THE RECORDS: Begin

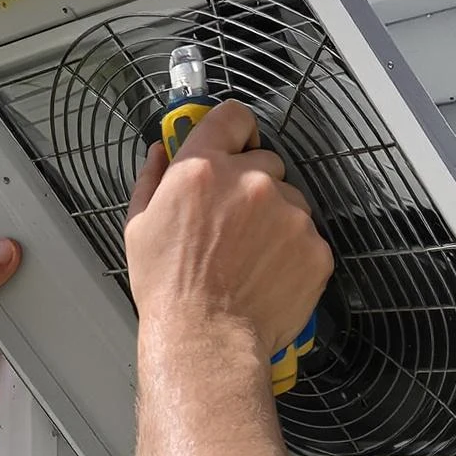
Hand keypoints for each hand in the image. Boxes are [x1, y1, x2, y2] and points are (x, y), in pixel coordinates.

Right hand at [122, 101, 330, 361]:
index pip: (234, 116)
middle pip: (266, 161)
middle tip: (234, 224)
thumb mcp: (139, 226)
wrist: (206, 339)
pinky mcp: (315, 246)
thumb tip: (161, 149)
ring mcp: (289, 213)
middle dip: (253, 185)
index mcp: (204, 168)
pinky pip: (308, 237)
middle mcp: (251, 180)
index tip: (234, 147)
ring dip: (276, 219)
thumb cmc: (168, 287)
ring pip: (291, 201)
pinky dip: (293, 253)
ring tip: (250, 257)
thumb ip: (153, 178)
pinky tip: (268, 275)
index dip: (235, 131)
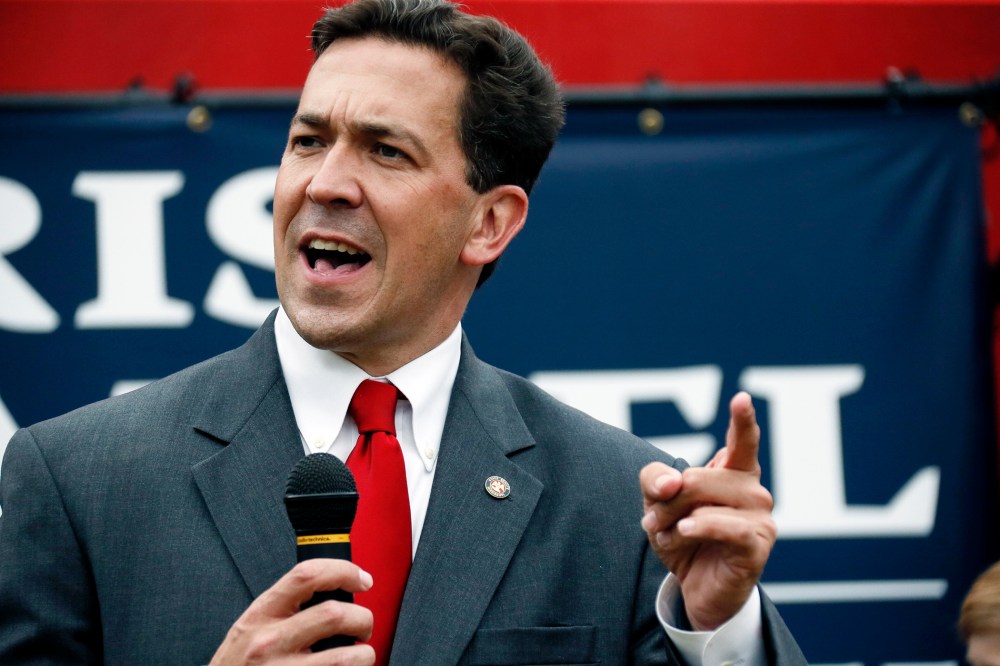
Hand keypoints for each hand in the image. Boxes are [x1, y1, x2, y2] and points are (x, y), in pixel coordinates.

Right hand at [210, 559, 375, 664]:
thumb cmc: (240, 665)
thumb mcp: (253, 627)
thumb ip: (287, 608)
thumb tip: (338, 591)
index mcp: (262, 614)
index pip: (307, 575)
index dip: (344, 571)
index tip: (363, 579)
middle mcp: (270, 641)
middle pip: (334, 614)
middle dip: (363, 619)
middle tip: (363, 627)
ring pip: (345, 657)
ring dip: (364, 655)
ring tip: (360, 656)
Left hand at [640, 392, 776, 630]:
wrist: (695, 589)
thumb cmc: (683, 537)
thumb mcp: (657, 502)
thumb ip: (656, 479)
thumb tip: (672, 481)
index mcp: (733, 472)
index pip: (741, 440)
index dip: (742, 419)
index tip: (741, 398)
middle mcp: (753, 490)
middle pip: (701, 476)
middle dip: (668, 498)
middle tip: (652, 520)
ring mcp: (760, 518)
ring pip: (709, 500)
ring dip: (677, 519)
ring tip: (667, 536)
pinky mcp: (758, 545)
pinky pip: (727, 527)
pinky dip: (700, 528)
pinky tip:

THE RECORDS: End

◆ TASK INSTRUCTIONS
Word for word, write out the lines above running from the one with "middle pip: (266, 161)" up to and including the one with "index tip: (741, 398)". Drop any picture.

◆ EXERCISE OUTPUT
middle pip: (266, 161)
middle tip: (234, 224)
thumb mcp: (139, 226)
wrist: (206, 339)
pinky mcp: (315, 246)
thumb tip: (161, 149)
ring mcp: (289, 213)
middle dip: (253, 185)
index mcp: (204, 168)
pinky pip: (308, 237)
middle mcp: (251, 180)
index tip: (234, 147)
ring dip: (276, 219)
thumb cmc: (168, 287)
ring pip: (291, 201)
pinky dip: (293, 253)
ring tip: (250, 257)
thumb ip: (153, 178)
pinky tip: (268, 275)
index dip: (235, 131)
Hand keypoints for each hand in the image. Boxes are [x1, y1, x2, y2] and points are (x, y), in pixel coordinates.

Right hand at [210, 559, 375, 664]:
thumb cmc: (240, 665)
thumb mcp: (253, 627)
thumb ip: (287, 608)
thumb tip: (338, 591)
index mcp: (262, 614)
index pip: (307, 575)
index dip: (344, 571)
index tip: (363, 579)
middle mcp: (270, 641)
middle pip: (334, 614)
middle dip: (363, 619)
middle tip: (363, 627)
ring pip: (345, 657)
ring dip: (364, 655)
ring tip: (360, 656)
Left hand at [640, 392, 776, 630]:
wrist: (695, 589)
thumb cmc: (683, 537)
thumb mcp: (657, 502)
thumb ip: (656, 479)
thumb tip: (672, 481)
index mcp: (733, 472)
index pip: (741, 440)
index dip: (742, 419)
index tip: (741, 398)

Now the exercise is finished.